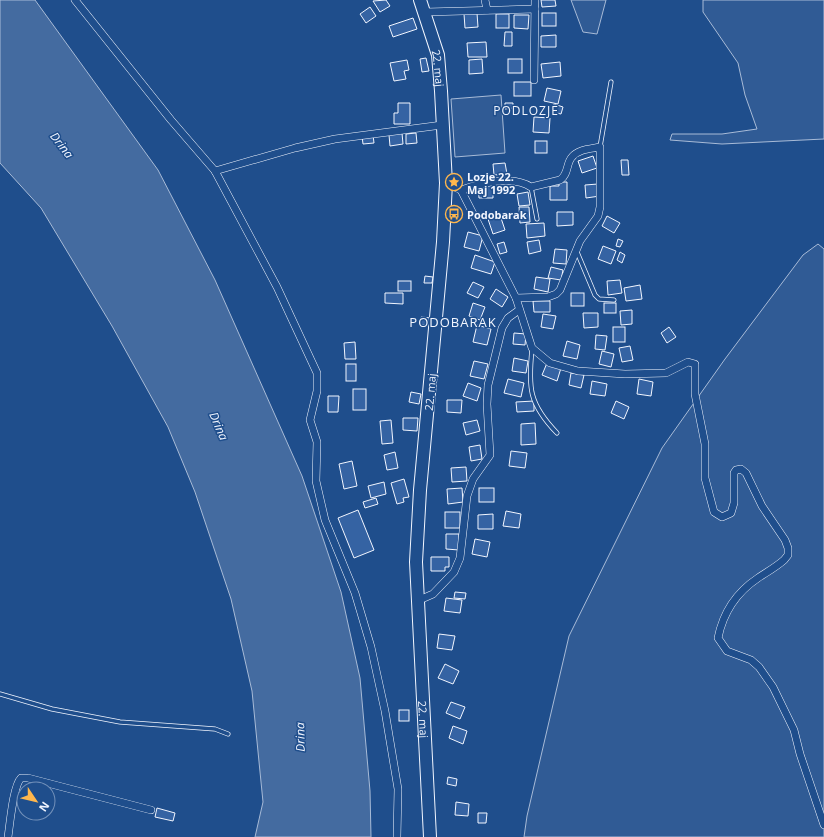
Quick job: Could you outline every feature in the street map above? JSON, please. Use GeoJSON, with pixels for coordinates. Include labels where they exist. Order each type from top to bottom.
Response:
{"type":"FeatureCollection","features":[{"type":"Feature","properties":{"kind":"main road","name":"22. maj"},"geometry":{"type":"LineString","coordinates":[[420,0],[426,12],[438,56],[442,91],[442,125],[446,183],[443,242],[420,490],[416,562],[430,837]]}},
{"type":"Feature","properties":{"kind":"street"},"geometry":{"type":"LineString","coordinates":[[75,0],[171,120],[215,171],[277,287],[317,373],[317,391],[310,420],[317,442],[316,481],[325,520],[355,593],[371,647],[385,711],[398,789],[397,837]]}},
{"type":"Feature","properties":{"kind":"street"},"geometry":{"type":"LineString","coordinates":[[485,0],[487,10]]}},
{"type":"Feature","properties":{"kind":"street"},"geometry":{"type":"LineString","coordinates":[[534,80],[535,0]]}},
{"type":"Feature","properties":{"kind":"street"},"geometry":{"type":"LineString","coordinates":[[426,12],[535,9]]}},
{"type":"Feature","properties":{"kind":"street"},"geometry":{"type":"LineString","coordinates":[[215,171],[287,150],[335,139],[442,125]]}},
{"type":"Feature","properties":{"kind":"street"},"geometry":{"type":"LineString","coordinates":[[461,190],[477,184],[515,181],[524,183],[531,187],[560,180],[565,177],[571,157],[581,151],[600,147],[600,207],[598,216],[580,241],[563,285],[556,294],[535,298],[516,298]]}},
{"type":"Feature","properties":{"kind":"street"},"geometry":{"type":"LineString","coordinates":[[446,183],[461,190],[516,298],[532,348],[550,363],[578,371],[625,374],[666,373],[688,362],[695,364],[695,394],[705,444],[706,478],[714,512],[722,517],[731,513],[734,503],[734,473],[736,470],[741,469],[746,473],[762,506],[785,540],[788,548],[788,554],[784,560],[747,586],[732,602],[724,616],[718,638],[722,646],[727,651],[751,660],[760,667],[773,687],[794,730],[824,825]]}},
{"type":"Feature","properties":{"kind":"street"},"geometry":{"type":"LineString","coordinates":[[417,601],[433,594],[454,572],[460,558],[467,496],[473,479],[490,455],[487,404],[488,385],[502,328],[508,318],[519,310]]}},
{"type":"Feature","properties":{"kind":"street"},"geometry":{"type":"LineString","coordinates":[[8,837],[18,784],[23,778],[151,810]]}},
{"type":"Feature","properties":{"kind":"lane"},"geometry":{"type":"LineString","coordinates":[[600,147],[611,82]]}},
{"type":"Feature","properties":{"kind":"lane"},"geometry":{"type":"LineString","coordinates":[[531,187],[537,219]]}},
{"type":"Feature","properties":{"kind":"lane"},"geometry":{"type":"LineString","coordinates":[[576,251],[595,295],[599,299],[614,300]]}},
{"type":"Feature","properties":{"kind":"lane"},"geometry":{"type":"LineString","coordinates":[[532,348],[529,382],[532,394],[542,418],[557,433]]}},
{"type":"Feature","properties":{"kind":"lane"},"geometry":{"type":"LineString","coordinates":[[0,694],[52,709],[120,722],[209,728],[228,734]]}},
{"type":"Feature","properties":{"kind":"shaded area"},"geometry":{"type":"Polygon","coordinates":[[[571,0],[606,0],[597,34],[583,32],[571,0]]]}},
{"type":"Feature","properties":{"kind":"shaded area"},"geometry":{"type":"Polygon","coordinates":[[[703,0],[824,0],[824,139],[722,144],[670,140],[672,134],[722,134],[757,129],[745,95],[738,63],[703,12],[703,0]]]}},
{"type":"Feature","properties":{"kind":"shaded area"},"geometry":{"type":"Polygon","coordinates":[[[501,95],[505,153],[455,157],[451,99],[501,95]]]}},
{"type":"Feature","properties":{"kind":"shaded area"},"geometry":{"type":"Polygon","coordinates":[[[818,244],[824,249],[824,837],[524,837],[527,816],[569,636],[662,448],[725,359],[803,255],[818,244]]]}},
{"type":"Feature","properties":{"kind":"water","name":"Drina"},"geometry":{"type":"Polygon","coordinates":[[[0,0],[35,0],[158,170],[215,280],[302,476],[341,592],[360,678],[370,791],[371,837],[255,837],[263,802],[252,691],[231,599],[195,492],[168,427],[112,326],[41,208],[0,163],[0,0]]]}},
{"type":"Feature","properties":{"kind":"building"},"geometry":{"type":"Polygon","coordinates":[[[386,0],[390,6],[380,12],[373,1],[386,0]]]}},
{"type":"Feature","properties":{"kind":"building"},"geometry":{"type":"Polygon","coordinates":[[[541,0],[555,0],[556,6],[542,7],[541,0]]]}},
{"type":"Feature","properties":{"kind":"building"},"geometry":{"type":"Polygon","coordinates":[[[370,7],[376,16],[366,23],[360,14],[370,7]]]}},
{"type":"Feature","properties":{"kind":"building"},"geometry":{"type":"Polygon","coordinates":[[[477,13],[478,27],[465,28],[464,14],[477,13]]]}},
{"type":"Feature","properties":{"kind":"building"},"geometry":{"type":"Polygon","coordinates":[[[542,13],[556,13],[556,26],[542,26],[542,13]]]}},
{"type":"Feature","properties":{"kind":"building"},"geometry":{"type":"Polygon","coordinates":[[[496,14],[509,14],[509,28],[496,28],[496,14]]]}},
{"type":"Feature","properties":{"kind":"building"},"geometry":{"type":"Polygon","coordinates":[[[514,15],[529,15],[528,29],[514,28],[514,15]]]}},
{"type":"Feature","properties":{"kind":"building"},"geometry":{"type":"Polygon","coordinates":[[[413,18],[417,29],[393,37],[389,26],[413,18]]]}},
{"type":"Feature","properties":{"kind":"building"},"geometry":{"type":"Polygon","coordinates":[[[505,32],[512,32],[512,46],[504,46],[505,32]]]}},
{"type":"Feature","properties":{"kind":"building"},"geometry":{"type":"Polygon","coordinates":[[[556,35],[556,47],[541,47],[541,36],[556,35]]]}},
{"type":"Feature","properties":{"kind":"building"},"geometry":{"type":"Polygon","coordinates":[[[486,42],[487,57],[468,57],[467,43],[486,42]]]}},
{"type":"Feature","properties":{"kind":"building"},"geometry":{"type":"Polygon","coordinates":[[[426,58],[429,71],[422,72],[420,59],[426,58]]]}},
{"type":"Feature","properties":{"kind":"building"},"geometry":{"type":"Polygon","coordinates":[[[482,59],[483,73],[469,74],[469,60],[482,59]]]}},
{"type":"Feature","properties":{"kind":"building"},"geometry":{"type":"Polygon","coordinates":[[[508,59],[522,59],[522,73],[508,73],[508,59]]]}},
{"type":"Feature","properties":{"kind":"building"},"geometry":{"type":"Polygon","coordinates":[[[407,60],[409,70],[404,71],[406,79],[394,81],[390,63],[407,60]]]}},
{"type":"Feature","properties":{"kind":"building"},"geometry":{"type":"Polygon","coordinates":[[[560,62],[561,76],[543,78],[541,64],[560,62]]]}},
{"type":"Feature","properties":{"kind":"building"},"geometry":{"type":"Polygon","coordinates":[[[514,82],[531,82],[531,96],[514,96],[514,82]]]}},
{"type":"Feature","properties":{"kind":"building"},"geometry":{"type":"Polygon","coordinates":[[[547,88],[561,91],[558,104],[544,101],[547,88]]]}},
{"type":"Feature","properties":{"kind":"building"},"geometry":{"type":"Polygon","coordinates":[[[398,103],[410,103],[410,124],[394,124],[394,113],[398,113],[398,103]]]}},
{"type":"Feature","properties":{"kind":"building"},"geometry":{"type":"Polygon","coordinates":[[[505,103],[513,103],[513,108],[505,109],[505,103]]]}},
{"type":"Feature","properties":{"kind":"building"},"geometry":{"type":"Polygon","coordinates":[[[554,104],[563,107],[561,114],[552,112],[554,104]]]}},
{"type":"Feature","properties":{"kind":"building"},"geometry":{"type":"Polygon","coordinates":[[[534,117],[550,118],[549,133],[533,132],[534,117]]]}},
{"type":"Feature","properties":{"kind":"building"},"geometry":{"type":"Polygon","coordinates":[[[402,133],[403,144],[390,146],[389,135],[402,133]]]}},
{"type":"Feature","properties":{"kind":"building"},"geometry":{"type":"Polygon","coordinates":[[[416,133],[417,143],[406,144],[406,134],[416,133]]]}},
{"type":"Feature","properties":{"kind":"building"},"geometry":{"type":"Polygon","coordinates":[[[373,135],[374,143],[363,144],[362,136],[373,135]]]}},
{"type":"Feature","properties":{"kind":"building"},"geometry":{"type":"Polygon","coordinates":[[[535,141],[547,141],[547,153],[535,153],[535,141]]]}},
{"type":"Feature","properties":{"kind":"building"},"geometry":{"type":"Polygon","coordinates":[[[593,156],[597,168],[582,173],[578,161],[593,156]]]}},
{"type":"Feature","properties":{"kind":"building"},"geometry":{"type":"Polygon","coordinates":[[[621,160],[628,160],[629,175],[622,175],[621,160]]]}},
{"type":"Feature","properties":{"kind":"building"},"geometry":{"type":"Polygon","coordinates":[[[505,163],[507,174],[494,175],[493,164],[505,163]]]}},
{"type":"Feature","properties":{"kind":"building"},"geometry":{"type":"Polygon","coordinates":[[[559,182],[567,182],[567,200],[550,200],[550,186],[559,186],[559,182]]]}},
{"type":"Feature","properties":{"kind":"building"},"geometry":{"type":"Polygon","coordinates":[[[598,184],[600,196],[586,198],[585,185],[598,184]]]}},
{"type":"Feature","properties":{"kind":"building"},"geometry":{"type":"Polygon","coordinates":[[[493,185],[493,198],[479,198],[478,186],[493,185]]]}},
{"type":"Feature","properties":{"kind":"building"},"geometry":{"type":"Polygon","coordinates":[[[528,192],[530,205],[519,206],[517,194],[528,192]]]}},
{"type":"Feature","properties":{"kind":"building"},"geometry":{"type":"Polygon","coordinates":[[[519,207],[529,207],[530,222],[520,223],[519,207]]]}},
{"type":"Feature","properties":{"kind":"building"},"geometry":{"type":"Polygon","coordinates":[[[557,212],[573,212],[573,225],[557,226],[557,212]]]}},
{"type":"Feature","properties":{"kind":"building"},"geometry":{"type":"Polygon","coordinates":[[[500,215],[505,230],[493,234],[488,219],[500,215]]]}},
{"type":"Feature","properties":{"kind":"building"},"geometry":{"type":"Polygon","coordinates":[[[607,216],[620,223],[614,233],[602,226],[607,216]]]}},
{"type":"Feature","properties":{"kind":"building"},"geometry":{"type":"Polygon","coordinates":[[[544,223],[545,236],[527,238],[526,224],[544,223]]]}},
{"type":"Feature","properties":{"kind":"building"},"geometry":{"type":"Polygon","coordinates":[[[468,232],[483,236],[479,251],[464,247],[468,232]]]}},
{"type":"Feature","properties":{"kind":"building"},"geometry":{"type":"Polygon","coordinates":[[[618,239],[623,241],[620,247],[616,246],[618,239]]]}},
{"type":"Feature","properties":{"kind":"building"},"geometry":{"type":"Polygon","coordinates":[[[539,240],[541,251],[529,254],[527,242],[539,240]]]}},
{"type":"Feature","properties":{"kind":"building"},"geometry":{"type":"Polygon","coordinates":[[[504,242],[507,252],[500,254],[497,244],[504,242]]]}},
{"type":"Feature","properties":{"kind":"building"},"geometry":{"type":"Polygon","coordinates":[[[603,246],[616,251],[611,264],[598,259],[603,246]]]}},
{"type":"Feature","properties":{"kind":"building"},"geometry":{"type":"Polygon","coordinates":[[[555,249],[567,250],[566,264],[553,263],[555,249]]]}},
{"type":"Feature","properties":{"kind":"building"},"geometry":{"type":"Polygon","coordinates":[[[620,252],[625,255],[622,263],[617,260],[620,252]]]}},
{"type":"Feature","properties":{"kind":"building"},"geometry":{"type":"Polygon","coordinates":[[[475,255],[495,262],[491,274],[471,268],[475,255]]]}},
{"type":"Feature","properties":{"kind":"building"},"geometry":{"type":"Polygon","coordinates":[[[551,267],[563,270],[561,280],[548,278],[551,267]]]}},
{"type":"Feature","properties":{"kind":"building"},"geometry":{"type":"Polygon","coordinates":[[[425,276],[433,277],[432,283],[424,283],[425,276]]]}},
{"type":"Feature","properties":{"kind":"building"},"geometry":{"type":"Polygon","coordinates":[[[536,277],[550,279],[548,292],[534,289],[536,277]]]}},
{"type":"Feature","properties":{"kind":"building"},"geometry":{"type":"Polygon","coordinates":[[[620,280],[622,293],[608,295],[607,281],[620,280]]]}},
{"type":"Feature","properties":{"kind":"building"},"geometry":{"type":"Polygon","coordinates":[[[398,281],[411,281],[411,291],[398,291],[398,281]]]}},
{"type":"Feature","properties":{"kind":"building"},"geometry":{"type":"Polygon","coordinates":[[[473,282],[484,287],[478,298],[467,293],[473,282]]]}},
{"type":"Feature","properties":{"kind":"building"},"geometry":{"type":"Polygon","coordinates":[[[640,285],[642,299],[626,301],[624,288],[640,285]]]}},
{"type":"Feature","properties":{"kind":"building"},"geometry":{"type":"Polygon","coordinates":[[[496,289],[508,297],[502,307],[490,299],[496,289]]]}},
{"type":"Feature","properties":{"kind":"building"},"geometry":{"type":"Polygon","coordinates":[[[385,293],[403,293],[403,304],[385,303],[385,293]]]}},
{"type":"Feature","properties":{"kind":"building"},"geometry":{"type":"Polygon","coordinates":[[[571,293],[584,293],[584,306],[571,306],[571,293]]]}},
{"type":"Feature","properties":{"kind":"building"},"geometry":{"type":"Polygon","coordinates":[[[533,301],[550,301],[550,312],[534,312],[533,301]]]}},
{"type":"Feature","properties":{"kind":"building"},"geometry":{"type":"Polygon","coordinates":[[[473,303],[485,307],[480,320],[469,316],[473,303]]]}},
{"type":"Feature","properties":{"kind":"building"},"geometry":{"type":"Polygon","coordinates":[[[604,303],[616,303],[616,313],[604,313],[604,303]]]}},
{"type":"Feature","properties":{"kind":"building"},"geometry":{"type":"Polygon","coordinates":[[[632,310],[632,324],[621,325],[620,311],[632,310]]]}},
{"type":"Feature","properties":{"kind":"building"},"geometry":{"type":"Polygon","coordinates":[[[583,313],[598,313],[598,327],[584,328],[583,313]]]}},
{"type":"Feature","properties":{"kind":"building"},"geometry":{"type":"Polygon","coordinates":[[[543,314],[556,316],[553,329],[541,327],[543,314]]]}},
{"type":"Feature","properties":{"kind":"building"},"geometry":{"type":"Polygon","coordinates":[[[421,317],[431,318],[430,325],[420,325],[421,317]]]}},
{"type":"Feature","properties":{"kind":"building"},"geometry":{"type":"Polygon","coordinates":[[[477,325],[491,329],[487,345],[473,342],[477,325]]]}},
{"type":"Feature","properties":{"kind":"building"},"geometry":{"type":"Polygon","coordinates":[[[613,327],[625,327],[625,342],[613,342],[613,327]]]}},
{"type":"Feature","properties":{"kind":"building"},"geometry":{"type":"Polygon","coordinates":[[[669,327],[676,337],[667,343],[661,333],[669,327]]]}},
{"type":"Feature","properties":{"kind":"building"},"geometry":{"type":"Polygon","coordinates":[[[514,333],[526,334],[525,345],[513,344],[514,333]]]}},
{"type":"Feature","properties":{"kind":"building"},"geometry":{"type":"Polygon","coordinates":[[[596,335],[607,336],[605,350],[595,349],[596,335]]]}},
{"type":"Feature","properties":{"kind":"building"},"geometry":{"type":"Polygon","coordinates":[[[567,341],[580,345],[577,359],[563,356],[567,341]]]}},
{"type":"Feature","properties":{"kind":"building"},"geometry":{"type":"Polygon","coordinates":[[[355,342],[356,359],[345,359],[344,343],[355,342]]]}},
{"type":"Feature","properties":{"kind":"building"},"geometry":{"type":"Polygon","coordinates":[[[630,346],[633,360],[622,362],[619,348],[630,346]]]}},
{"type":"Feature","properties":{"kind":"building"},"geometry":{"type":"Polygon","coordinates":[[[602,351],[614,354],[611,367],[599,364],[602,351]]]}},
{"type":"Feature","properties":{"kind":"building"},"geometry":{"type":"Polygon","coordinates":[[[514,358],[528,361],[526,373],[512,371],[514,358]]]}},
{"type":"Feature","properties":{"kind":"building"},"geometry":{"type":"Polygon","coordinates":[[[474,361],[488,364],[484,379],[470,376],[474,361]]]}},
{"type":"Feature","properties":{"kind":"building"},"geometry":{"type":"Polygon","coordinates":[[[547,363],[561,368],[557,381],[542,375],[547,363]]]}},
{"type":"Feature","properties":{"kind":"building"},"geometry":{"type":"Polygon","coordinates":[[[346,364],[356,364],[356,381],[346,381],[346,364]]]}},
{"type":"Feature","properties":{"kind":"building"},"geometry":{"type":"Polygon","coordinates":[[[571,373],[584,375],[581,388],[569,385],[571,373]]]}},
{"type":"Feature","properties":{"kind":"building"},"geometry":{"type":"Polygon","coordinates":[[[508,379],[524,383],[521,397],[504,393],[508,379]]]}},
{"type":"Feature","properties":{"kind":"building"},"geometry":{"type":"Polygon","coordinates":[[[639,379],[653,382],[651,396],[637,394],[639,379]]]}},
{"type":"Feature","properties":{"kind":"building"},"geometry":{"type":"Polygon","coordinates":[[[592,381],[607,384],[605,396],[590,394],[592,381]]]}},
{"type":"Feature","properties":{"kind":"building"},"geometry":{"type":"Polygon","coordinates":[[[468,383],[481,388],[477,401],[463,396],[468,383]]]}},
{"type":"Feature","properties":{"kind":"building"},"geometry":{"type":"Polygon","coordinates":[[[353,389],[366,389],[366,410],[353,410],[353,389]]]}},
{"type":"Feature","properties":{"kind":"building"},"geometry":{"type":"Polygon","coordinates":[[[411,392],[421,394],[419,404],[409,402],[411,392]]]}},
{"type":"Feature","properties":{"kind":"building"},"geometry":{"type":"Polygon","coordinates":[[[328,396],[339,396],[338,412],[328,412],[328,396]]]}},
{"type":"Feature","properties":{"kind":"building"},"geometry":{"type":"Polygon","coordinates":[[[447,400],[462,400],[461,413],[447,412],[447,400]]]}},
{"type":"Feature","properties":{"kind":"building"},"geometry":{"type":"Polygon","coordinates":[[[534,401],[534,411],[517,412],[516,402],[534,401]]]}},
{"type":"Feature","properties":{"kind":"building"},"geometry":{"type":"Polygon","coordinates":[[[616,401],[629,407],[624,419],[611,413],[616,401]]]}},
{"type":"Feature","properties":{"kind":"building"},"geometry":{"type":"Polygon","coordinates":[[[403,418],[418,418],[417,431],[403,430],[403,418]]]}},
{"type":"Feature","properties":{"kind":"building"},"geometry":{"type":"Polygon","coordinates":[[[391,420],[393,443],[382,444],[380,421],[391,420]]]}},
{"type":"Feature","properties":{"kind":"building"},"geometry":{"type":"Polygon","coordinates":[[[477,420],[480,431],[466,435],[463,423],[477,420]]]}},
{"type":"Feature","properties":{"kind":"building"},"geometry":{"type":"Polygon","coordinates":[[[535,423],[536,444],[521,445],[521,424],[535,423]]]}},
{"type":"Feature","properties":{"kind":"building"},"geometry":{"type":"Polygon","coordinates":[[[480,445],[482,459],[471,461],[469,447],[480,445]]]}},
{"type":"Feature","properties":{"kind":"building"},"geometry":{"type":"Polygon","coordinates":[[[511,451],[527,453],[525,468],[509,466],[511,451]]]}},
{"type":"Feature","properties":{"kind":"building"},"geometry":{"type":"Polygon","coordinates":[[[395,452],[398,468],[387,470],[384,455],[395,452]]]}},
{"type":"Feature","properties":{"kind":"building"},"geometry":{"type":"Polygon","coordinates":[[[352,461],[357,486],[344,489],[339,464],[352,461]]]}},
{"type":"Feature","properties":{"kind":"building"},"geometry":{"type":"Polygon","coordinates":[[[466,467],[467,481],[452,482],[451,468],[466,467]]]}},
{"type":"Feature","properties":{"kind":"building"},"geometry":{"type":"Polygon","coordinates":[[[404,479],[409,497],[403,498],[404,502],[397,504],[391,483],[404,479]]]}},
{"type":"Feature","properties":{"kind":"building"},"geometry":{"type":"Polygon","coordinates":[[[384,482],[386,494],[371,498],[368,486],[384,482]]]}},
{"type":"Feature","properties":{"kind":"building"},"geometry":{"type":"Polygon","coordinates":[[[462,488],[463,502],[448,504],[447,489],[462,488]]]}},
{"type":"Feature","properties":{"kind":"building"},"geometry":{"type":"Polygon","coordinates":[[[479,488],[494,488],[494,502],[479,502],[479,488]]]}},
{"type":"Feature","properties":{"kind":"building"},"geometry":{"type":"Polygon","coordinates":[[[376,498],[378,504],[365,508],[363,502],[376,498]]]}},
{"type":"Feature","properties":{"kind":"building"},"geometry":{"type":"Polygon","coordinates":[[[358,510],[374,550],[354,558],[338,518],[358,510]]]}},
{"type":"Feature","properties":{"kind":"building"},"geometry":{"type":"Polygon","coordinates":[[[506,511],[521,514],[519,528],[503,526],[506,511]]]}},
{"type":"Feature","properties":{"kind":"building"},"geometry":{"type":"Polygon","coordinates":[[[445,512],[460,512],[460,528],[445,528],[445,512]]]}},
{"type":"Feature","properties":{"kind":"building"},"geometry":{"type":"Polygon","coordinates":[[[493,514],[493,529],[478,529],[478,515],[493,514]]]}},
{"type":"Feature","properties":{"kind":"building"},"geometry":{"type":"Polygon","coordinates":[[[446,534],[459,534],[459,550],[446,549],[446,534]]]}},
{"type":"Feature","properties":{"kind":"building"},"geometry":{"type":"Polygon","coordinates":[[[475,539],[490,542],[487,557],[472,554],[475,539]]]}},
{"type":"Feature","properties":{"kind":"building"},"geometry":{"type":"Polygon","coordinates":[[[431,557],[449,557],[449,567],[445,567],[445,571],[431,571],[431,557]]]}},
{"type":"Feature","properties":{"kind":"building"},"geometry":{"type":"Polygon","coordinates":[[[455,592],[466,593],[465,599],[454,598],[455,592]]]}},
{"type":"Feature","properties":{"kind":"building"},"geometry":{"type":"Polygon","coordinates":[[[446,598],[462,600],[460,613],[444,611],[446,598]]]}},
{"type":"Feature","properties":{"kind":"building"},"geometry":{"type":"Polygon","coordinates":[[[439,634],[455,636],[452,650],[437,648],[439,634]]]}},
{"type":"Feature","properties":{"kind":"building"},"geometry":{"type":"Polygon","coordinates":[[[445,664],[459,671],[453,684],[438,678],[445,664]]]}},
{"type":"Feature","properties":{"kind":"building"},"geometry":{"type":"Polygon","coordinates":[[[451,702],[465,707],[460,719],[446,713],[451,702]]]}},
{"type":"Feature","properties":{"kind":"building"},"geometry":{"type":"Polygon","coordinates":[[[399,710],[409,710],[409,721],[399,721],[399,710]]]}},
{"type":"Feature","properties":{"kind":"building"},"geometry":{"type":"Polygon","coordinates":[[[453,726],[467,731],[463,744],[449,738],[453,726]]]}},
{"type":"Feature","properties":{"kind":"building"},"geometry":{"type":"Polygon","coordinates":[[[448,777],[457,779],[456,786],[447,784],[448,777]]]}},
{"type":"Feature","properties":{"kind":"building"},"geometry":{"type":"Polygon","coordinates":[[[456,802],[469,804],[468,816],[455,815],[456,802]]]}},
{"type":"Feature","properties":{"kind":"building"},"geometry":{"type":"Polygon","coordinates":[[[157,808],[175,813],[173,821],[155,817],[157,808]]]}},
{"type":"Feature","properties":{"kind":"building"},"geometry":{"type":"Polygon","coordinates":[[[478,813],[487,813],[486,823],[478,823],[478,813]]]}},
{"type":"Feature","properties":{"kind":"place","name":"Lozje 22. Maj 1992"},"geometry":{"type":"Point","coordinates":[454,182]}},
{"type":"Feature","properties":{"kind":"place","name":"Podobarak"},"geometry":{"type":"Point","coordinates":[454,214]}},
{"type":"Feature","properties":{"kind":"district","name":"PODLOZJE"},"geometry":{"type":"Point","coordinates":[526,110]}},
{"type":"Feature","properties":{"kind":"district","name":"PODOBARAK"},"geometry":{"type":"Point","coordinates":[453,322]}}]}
☆ ☆ ☆ ☆ ☆
Work out how many lines in the records above contain the word "Point". State only that number.

4